Backed by JP Morgan to supply feedstock and buy the plant's fuel, Carlyle and Sunoco will construct a high-speed train to feed the refinery with cheap domestic crude, reducing that huge costs associated with importing oil that pushed the plant to the brink of closure over the past year.
That's high speed freight. There has ALWAYS been a market for that. Even moreso with RORO Intermodal making transshipping a breeze.

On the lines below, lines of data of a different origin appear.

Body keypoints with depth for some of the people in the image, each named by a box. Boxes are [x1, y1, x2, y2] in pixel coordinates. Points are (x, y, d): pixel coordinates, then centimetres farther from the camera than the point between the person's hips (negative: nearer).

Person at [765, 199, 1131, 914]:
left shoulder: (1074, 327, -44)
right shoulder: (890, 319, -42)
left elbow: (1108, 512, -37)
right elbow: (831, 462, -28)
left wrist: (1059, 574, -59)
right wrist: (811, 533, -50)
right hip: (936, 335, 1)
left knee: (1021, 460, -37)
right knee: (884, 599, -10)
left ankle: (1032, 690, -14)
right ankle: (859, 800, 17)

It's faster to put the freight on a train and ship it across the continent to be reloaded in LA than go through the Panama Canal.

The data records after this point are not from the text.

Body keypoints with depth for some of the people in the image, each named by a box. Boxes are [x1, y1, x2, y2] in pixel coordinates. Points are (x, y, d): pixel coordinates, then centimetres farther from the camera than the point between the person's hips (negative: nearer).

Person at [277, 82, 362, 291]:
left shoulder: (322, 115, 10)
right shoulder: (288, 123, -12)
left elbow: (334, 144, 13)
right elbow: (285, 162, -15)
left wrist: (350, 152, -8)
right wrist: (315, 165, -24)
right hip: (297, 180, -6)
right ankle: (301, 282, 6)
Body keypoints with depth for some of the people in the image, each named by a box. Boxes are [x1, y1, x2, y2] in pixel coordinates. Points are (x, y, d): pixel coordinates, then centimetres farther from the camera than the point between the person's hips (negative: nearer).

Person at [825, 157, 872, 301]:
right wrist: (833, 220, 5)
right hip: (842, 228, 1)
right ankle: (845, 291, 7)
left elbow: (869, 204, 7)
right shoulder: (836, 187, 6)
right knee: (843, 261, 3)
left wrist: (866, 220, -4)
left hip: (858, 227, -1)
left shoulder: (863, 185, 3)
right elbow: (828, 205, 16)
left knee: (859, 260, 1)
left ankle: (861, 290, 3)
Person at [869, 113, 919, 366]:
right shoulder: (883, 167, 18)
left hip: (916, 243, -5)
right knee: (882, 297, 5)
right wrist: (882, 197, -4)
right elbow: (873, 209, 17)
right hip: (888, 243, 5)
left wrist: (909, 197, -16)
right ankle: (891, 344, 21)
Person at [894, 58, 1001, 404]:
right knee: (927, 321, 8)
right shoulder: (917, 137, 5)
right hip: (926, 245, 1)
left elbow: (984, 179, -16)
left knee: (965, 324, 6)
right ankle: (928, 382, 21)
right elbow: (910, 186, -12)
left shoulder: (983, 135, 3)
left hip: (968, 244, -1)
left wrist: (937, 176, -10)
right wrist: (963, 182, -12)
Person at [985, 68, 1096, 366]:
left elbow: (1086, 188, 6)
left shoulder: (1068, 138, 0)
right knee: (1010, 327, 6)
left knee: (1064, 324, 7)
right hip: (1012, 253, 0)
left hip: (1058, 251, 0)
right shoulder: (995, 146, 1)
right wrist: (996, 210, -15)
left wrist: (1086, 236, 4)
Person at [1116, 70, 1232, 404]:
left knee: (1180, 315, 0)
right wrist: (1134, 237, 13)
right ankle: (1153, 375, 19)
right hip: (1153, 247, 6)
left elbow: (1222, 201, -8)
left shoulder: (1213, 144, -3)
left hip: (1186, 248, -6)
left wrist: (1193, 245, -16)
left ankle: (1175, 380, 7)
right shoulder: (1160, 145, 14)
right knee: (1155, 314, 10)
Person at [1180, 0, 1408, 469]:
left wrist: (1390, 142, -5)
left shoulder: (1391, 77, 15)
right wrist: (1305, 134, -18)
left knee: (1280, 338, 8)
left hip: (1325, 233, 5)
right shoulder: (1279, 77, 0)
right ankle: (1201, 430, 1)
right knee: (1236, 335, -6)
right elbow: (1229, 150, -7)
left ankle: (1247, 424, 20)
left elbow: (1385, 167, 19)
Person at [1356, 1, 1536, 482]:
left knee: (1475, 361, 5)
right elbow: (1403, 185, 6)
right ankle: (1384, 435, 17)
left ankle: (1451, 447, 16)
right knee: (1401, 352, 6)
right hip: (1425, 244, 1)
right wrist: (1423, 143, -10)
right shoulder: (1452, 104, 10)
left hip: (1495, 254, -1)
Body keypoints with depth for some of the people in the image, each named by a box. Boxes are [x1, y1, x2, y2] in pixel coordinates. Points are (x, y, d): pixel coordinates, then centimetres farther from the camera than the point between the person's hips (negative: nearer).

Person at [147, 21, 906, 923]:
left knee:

The high speed part is relative, and not as good as a pipeline.

Also, it's a classic example of why the government did not need to save GM. Somethig that valuable hits the market at a cut rate price, someone's ALWAYS going to pick up the pieces and run with it, making it better.
 
Carlyle will build a high speed train from Bakken, North Dakota to Philadelphia, PA

Backed by JP Morgan to supply feedstock and buy the plant's fuel, Carlyle and Sunoco will construct a high-speed train to feed the refinery with cheap domestic crude, reducing that huge costs associated with importing oil that pushed the plant to the brink of closure over the past year.
That's high speed freight. There has ALWAYS been a market for that. Even moreso with RORO Intermodal making transshipping a breeze. It's faster to put the freight on a train and ship it across the continent to be reloaded in LA than go through the Panama Canal.

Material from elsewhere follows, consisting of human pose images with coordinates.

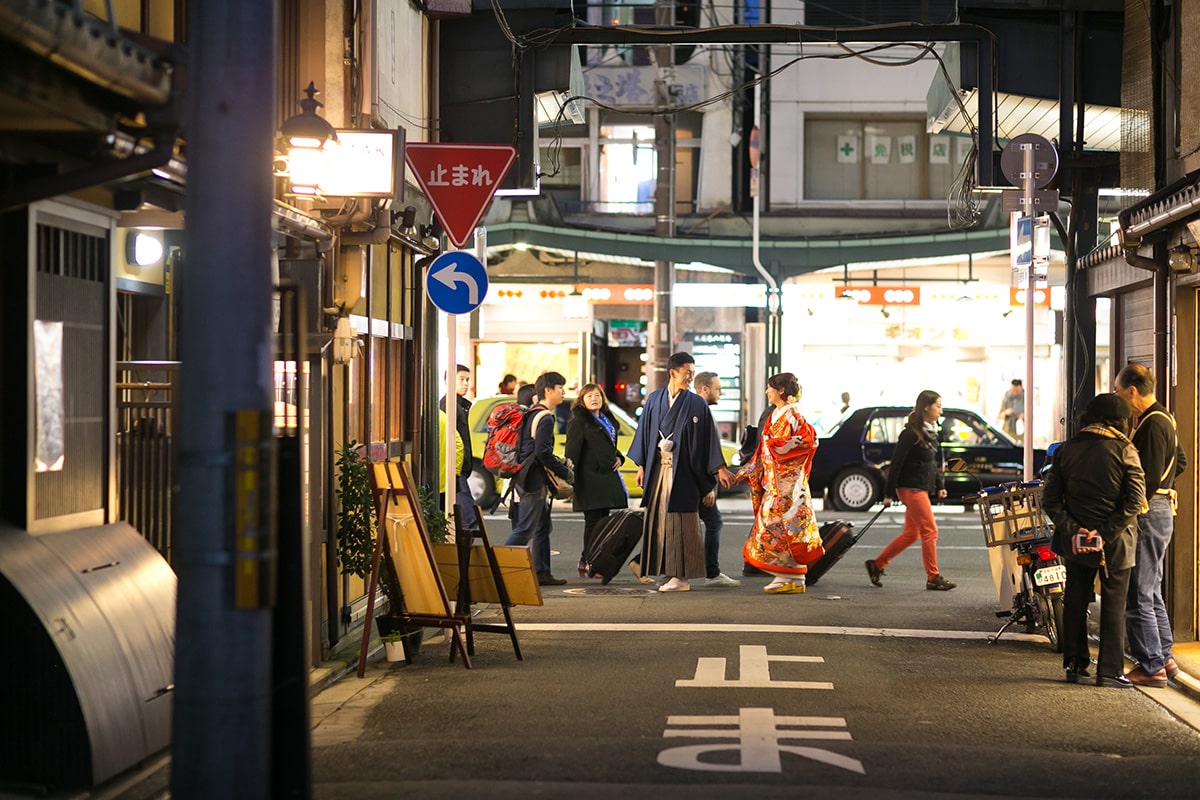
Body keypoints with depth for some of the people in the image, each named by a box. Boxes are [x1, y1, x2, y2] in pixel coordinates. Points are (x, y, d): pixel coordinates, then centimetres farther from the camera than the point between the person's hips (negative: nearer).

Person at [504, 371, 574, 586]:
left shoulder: (532, 414, 16)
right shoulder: (545, 418, -14)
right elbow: (543, 453, -21)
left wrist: (557, 462, 16)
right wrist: (566, 473, -12)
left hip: (526, 478, 10)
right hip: (534, 480, -10)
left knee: (543, 527, 14)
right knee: (524, 529, -9)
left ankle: (542, 573, 17)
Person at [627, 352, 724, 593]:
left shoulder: (697, 404, -1)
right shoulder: (655, 399, 6)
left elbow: (707, 440, 0)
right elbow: (645, 432, 10)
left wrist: (717, 470, -3)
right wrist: (641, 466, 7)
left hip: (682, 471, -3)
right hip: (657, 468, 3)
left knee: (679, 521, -4)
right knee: (656, 517, 8)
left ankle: (681, 576, 0)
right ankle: (652, 566, 18)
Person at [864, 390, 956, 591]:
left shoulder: (931, 432, 13)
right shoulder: (911, 433, -14)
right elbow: (896, 463, -14)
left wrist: (940, 486, 13)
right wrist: (888, 494, -14)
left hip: (922, 488, 9)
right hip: (911, 488, -9)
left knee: (911, 533, 12)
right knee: (930, 531, -8)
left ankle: (876, 565, 20)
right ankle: (933, 578, -3)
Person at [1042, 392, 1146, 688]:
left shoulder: (1067, 450, 2)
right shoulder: (1124, 450, -8)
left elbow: (1050, 498, -3)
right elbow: (1135, 498, -16)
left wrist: (1070, 528, -7)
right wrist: (1109, 532, -14)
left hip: (1076, 539, 3)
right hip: (1115, 542, -3)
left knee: (1075, 601, 15)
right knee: (1113, 604, 5)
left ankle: (1074, 665, 19)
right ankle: (1109, 671, 5)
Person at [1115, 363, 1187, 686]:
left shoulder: (1153, 424, -17)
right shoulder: (1163, 419, 15)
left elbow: (1150, 478, -22)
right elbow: (1180, 462, 25)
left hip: (1149, 512, -11)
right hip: (1160, 510, 11)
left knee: (1138, 594, -6)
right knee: (1150, 592, 18)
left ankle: (1151, 667, -3)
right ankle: (1165, 657, 24)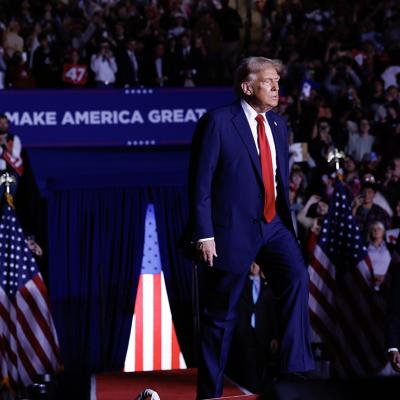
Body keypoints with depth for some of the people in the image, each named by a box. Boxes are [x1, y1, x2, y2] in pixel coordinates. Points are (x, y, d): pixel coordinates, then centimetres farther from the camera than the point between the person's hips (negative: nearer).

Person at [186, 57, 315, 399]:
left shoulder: (277, 124, 10)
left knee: (297, 277, -21)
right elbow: (200, 181, -11)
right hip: (233, 230, -5)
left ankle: (296, 369, -19)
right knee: (220, 315, 4)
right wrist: (204, 234, -15)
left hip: (274, 225, 5)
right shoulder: (217, 122, -10)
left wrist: (286, 220, 14)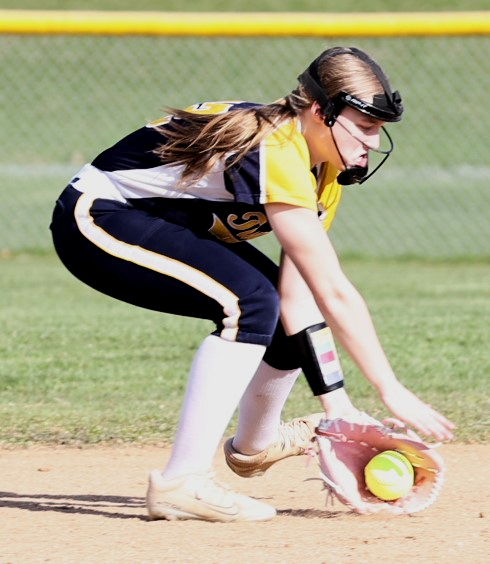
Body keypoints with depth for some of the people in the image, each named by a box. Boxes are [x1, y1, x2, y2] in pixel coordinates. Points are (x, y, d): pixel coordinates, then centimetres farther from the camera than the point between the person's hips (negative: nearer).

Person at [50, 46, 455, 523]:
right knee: (250, 301, -28)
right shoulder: (277, 152, -30)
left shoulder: (323, 168, -1)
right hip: (95, 220, -10)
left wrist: (337, 407, -13)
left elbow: (301, 294, -5)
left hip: (163, 226, 10)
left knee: (288, 307, 10)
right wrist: (391, 391, -28)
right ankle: (182, 481, -26)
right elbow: (334, 292, -31)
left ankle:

The high speed part is relative, and not as good as a pipeline.

Also, it's a classic example of why the government did not need to save GM. Somethig that valuable hits the market at a cut rate price, someone's ALWAYS going to pick up the pieces and run with it, making it better.

I doubt rail is cheaper than canal. Rail is 4 times higher per freight ton mile than a ship.

Air 82 cents per ton mile
Truck 26 cents per ton mile
Rail 2.9 cents per ton mile
Barge 0.72 cents per ton mile
Pipeline 1.49 cents per ton mile

Many different countries are designing freight pipelines that are 4 times cheaper than trains.
 
It's a company, it can build anything it can. If we had a private company that wanted to build a high speed rail line for passengers, good for them.
 
That's high speed freight. There has ALWAYS been a market for that. Even moreso with RORO Intermodal making transshipping a breeze. It's faster to put the freight on a train and ship it across the continent to be reloaded in LA than go through the Panama Canal.

The high speed part is relative, and not as good as a pipeline.

Also, it's a classic example of why the government did not need to save GM. Somethig that valuable hits the market at a cut rate price, someone's ALWAYS going to pick up the pieces and run with it, making it better.

I doubt rail is cheaper than canal. Rail is 4 times higher per freight ton mile than a ship.

Air 82 cents per ton mile
Truck 26 cents per ton mile
Rail 2.9 cents per ton mile
Barge 0.72 cents per ton mile
Pipeline 1.49 cents per ton mile

Many different countries are designing freight pipelines that are 4 times cheaper than trains.
Digging a canal from SD to Philly is what you would call... cost prohibitive. Rail's where it's at for that route. Pipelines work for liquid bulk or gas bulk. Not boxes and crates or solid bulk.

Rail may not be cheaper than canal, but it's about 20 times faster, and that has value too.